Previous efforts to address this included a comparison of lipid- and antibody-based labels, as well as exploration of different washing protocols2. In addition, the use of ultracentrifugation to pellet EVs along with unbound fluorescent labels was thought to exacerbate micelle formation and interfere with downstream fluorescent measurements3.
High purification achieved by placing qEV Isolation at the heart of the protocol
Liu and colleagues had prior experience with Izon’s size exclusion chromatography (SEC) qEV isolation platform and noticed how qEV columns offered a particularly good balance between EV yield and purity for plasma EV isolation4. They also noted that others had reported SEC as having the highest efficiency for removing unbound fluorescent labels5.
The group saw an opportunity to reduce F-NTA’s background noise and improve specificity, and incorporated qEV Isolation into the workflow. The use of qEV1 70 nm columns and the Automatic Fraction Collector allowed consistent portions of the sample to be collected at different stages; first to collect purified EVs, and later (using the same qEV column) to separate unbound labels (Figure 1).
As expected, they found qEV Isolation to be highly effective in removing unbound fluorescent labels. This was critical for reliable F-NTA measurements and enabled them to quantitatively resolve EV subpopulations based on surface marker expression.
Highlights from protocol validation
The group validated the method’s ability to resolve EV subpopulations, and the effectiveness of qEV in removing unbound fluorescent labels. To achieve this, they studied how dual labelling could be used to assess EVs and lipoproteins in parallel and validated this using total internal reflection fluorescence (TIRF) microscopy imaging. Using EVs from different cell lines, they confirmed:
- The effective removal of unbound anti-ApoB labels (AF488 streptavidin) from liposomes. Snapshots from F-NTA visualisation showed a marked reduction in background noise after qEV isolation.

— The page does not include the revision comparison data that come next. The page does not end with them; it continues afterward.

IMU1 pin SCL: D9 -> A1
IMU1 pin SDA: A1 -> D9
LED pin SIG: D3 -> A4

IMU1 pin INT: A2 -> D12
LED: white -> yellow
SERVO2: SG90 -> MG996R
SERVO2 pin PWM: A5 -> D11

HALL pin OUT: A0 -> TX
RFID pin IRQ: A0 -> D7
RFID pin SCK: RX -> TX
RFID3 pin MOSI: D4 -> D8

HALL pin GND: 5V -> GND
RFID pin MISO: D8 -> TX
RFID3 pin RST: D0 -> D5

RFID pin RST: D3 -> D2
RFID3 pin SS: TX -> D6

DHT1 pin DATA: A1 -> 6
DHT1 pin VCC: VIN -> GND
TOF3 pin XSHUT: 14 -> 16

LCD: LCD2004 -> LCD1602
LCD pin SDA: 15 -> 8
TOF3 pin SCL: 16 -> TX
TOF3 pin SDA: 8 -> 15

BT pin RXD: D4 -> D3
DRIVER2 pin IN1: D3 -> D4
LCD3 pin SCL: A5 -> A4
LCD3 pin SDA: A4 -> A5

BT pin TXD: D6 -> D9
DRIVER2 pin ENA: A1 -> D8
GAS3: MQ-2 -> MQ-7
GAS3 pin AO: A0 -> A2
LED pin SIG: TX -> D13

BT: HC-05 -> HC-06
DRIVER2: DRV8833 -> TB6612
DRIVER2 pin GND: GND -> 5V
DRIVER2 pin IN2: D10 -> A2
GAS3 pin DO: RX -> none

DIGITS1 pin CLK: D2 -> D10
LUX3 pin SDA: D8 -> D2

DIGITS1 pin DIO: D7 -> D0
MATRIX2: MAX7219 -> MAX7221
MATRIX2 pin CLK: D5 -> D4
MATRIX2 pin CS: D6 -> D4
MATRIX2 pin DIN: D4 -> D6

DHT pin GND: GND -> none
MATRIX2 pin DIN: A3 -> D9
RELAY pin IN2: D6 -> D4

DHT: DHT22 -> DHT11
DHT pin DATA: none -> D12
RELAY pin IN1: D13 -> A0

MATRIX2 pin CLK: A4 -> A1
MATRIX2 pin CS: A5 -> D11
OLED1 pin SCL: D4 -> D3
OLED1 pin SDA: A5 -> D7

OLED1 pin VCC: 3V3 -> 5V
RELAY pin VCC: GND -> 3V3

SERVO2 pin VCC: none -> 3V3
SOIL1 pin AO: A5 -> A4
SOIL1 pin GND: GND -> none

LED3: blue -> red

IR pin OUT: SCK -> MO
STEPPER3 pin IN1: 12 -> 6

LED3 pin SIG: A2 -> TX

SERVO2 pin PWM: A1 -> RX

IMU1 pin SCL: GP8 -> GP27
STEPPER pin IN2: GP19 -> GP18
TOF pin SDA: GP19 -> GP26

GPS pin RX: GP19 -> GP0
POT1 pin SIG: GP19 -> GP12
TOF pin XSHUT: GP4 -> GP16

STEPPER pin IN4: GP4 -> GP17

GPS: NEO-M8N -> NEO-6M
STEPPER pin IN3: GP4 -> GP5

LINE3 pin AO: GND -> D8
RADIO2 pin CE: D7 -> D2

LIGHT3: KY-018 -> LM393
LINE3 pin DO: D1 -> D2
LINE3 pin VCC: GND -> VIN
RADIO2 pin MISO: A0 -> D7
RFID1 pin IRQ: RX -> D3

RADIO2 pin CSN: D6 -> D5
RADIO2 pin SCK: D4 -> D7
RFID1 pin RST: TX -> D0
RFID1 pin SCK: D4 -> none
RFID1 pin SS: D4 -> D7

- The versatility of qEV Isolation in removing different labels, as assessed through the quantification of labelled HT29 EVs and very low-density lipoprotein (VLDL) from human plasma. Unremoved labels accounted for 4.22% and 8.66% of total fluorescent particles for EVs and VLDL, respectively. While complete removal of free labels is rarely achievable in fluorescence-based EV workflows, these levels were considered negligible – particularly given that downstream F-NTA analysis applies intensity thresholds to distinguish true particle signals from low-level background.
The research aimed to overcome the challenge of non-specificity, whereby EVs cannot be distinguished from other particle types.
Single-particle analysis key to enhancing EV research and applications
The authors address an important mismatch, where EVs are diverse, and encompass multiple distinct subpopulations – yet bulk analytical methods such as Western blotting and ELISAs lack the resolution that is needed to provide in-depth insights.
“This work extends conventional NTA from a bulk sizing and counting tool into a quantitative single-particle phenotyping platform. It is just like flow cytometry, but much easier to use,” concludes Yiting. “Researchers can now quantify surface marker-positive EV subpopulations directly at the particle level. This provides a practical and accessible method to profile multiplexed nanoparticle populations within a single sample.”
Looking ahead, the authors cite opportunities to enhance the technology’s detection limit and ability to detect rare EV populations. These include the use of novel fluorophores and nanoprobes, increased camera sensitivity, and software updates to enhance analytical capabilities.
As is the case across different fields of nanomedicine, the refinement of single-particle analytical technologies remains a critical way forward.